_SOURCE DOCUMENT_.
--- --- ---

The decision


Upper Tribunal
(Immigration and Asylum Chamber) Appeal Number: DA/00088/2013


THE IMMIGRATION ACTS

Heard at Nottingham
Determination Promulgated
on 11th June 2013
On 12 June 2013

Before

UPPER TRIBUNAL JUDGE HANSON

Between

JEVAUGHAN OMARO BROWN
Appellant
and

THE SECRETARY OF STATE FOR THE HOME DEPARTMENT
Respondent

Representation:

For the Appellant: Mr Goldborough of Cleveland & Co Solicitors.
For the Respondent: Mrs K Heath Senior Home Office Presenting Officer.

DETERMINATION AND REASONS

1. This is an appeal against a determination of a panel of the First-tier Tribunal composed of Designated Judge Coates and Mr G H Getlevog (hereinafter referred to as ‘the Panel’) who in a determination promulgated on the 27th February 2013 dismissed the appellants appeal against the order for his deportation from the United Kingdom.

Discussion

2. The first ground of appeal claims the Panel erred in failing to consider paragraphs 398 and 399A of the Immigration Rules in force at the date of the hearing so far as they relate to the facts of this appeal.

3. The respondents Rule 24 Reply, dated 4th April 2013, and paragraph 10 of the determination record that at the commencement of the hearing it was stated that the only issue was the proportionality of removal under Article 8 ECHR, indicating the reason the Panel did not consider the Rules was because the appellant’s representative, Mr Goldborough, did not ask them to. This is disputed before me. The record of proceedings taken by the Panel has an endorsement in the following terms:

“Issue is Art – 8”.

--- --- ---

_GIVEN DATA_.
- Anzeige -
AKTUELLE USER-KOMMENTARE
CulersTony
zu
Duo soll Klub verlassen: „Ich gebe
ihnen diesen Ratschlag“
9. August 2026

--- --- ---

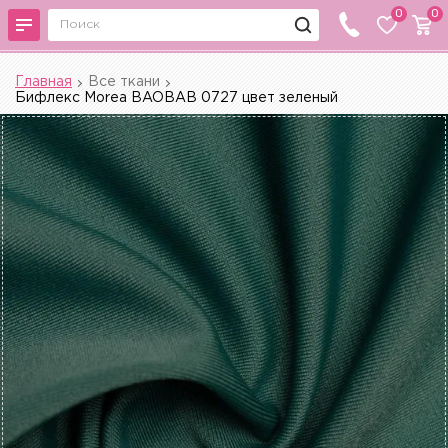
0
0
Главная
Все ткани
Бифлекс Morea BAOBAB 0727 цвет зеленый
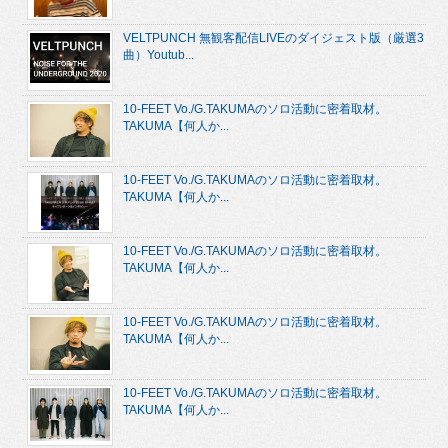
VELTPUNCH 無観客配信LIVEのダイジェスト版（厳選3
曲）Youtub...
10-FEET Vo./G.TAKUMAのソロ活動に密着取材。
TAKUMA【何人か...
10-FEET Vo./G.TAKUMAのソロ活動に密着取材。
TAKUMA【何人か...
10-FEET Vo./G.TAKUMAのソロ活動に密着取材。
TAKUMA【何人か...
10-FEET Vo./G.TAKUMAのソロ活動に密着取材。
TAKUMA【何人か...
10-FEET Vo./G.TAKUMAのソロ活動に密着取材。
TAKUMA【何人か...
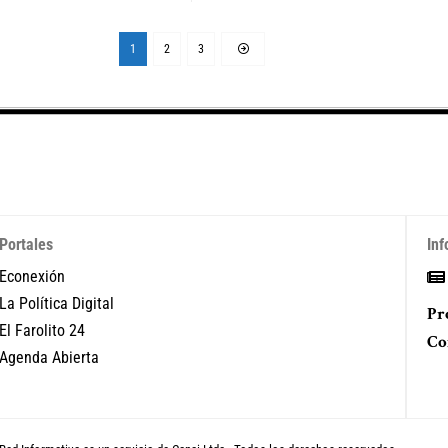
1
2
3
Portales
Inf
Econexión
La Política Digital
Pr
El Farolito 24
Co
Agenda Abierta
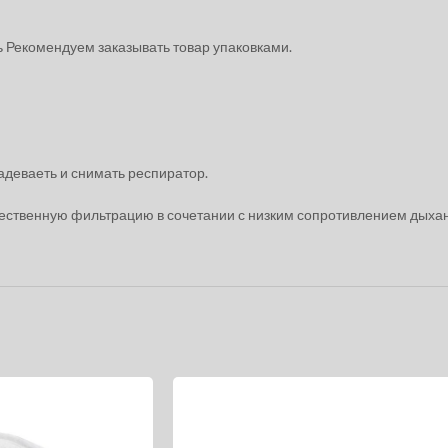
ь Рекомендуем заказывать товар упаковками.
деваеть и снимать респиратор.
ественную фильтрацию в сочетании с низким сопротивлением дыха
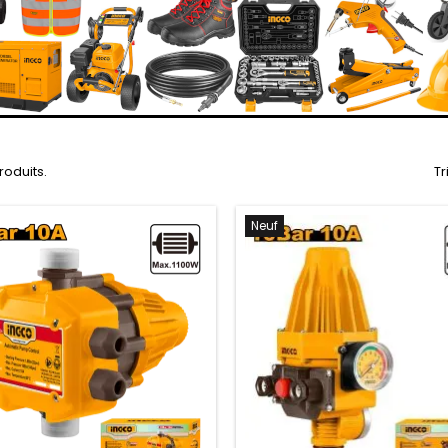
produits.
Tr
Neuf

--- --- ---

_WORK REQUEST A_. According to the tribunal decision, on what date did the First-tier Tribunal panel promulgate its determination?
_WORK REQUEST B_. Extend the tribunal decision, starting right after its last line.
The entries are not used for anything here.

_TASK ANSWER A_. 27th February 2013

_TASK ANSWER B_.
4. Mrs Heath confirmed that the Presenting Officer, Mr Singh, also noted that the appeal “centred around Article 8”. What there is no confirmation of is that the acceptance that main issues was Article 8 is an acknowledgement it was restricted to Article 8 ECHR only and not Article 8 as incorporated into the Immigration Rules. In light of the lack of clarity/ambiguity in the record relating to the scope of the hearing and the submission by Mr Goldborough that there was no concession in relation to the Rules, the finding by the Panel that the issues in the appeal were limited to Article 8 ECHR only, and their failure to determine the Article 8 elements under the Immigration Rules too, is infected by an error of law material to the decision to dismiss the appeal.

5. I set the determination aside and proceed to remake the decision.

6. The amendment to the Immigration Rules in force from 12th July 2012 was to reflect the Secretary of States views on how Article 8 should be interpreted. Paragraph 399A, which is relevant to this appeal, states a person can succeed under these provisions if:

(b) the person is aged under 25 years, he has spent at least half of his life living continuously in the UK immediately preceding the date of his immigration decision (discounting any periods of imprisonment) and he has no ties (including social, cultural or family) with the country to which he would have to go if required the leave the UK.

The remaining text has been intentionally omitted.